Comparison of water immersion and saline infusion as a means of inducing volume expansion in man.

Although previous studies have demonstrated that water immersion to the neck (NI) results in both central hypervolemia and a significant natriuresis, it is unclear whether the magnitude of the "volume stimulus" of NI is comparable to that induced by the extracellular fluid volume expansion (ECVE) induced by acute saline administration. The present study was undertaken therefore to compare the natriuresis induced by these two different stimuli. All subjects were studied on four occasions while in balance on a diet containing 150 meq of sodium and 80 meq of potassium daily: seated control; seated immersion; and saline administration in both the seated and recumbent posture.

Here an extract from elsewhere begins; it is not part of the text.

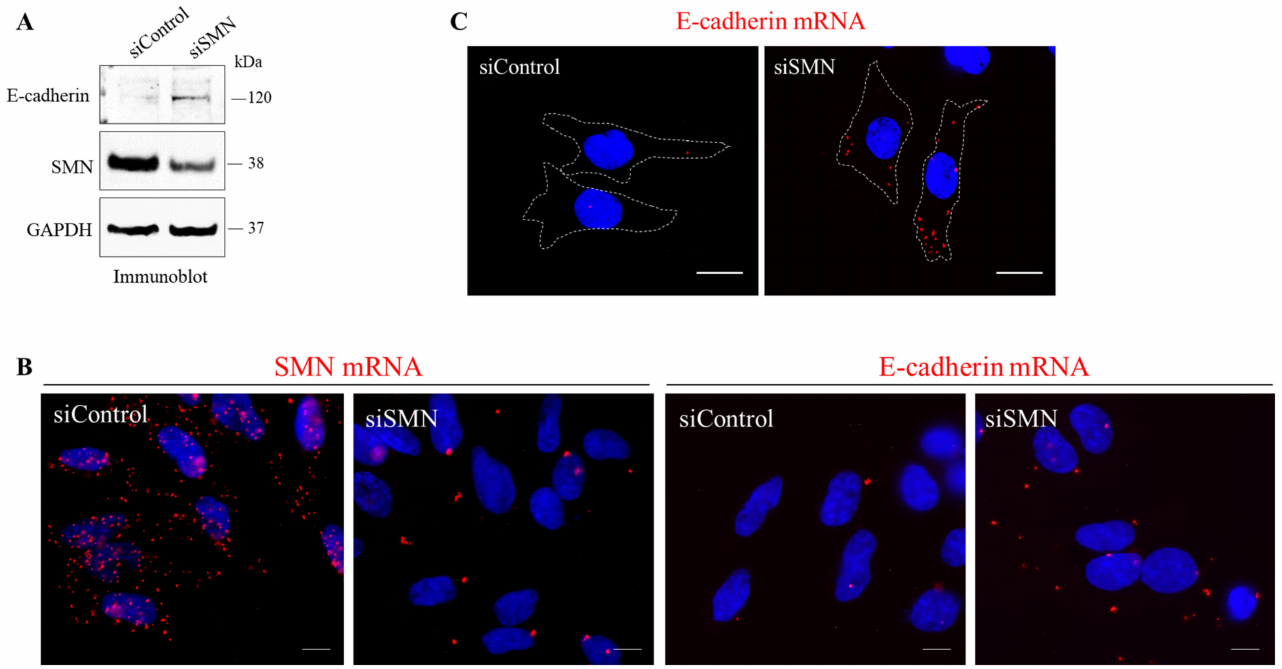
Figure 6. SMN depletion increases E-cadherin expression in HLaC-79 cells. ( A ) Western blot analysis of siControl- and siSMN-transfected HLaC-79 cells. Equal amounts of proteins were checked for E-cadherin and SMN. GAPDH was monitored as control of the protein loading. ( B ) Representative images of SMN mRNA (red dots) or E-cadherin mRNA (red dots) detected by padlock assay in siControl- and siSMN-transfected HLaC-79. Nuclei were labeled with DAPI. Scale bar 10 µ m. ( C ) Representative images visualizing the E-cadherin mRNA (red dots) in siSMN- and siControl- transfected HLaC-79 cells. Outlines of cell surface are marked by a white dotted line. Nuclei were stained with DAPI. Scale bar 10 µ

The increment in UNaV during NI was indistinguishable from that of seated saline. Similarly, the kaliuretic response during NI was similar to that induced by seated saline infusion. In contrast, supine saline infusion resulted in a greater increment in UNaV than either NI or seated saline. The present data indicate that the "volume stimulus" of immersion is identical with that of standard saline-induced ECVE in normal seated subjects. Furthermore, the ability of NI to induce a natriuresis without a concomitant increase in total blood volume and with a decrease in body weight, rather than the increase which attends saline infusion, suggests that NI may be a preferred investigative tool for assessing the effects of ECVE in man.

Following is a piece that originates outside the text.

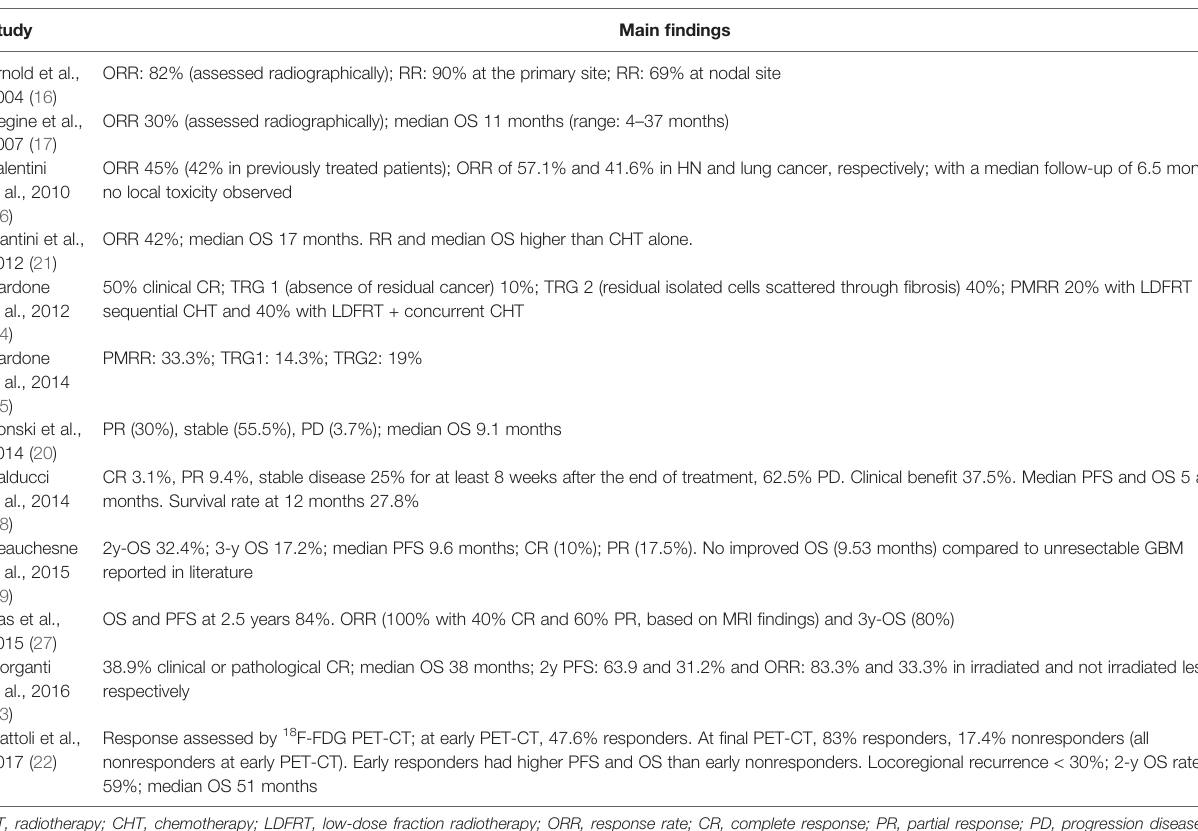
TABLE 3 | Response and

Suppression of ADH during water immersion in normal man.

Since previous studies from this laboratory have demonstrated that the redistribution of blood volume and concomitant relative central hypervolemia induced by water immersion to the neck causes a profound natriuresis and a suppression of the renin-aldosterone system, it was of interest to assess whether the diuresis induced by immersion was mediated by an analogous inhibition of ADH. The effects of water immersion on renal water handling and urinary ADH excretion were assessed in 10 normal male subjects studied following 14 h of overnight dehydration on two occasions, control and immersion. The conditions of seated posture and time of day were identical. During control ADH persisted at or above prestudy values. Immersion resulted in a progressive decrease in ADH excretion from 80.1 plus or minus 7 (SEM) to 37.3 plus or minus 6.3 muU/min (P smaller than 0.025). Cessation of immersion was associated with a marked increase in ADH from 37.3 +/- 6.3 muU/min to 176.6 +/- 72.6 muU/min during the recovery hour (P smaller than 0.05). Concomitant with these changes urine osmolality decreased significantly beginning as early as the initial hour of immersion from 1044 +/- 36 to 542 +/- 66 mosmol/kg H2O during the final hour of immersion (P smaller than 0.001). Recovery was associated with a significant mean increase in Uosm of 190 +/- 40 mosmol/kg H2O over the final hour of immersion (P smaller than 0.001). The suppression of ADH occurred without concomitant changes in plasma tonicity. These studies are consistent with the suggestion that in hydrated subjects undergoing immersion suppression of ADH release contributes to the enhanced free water clearance, which has been previously documented.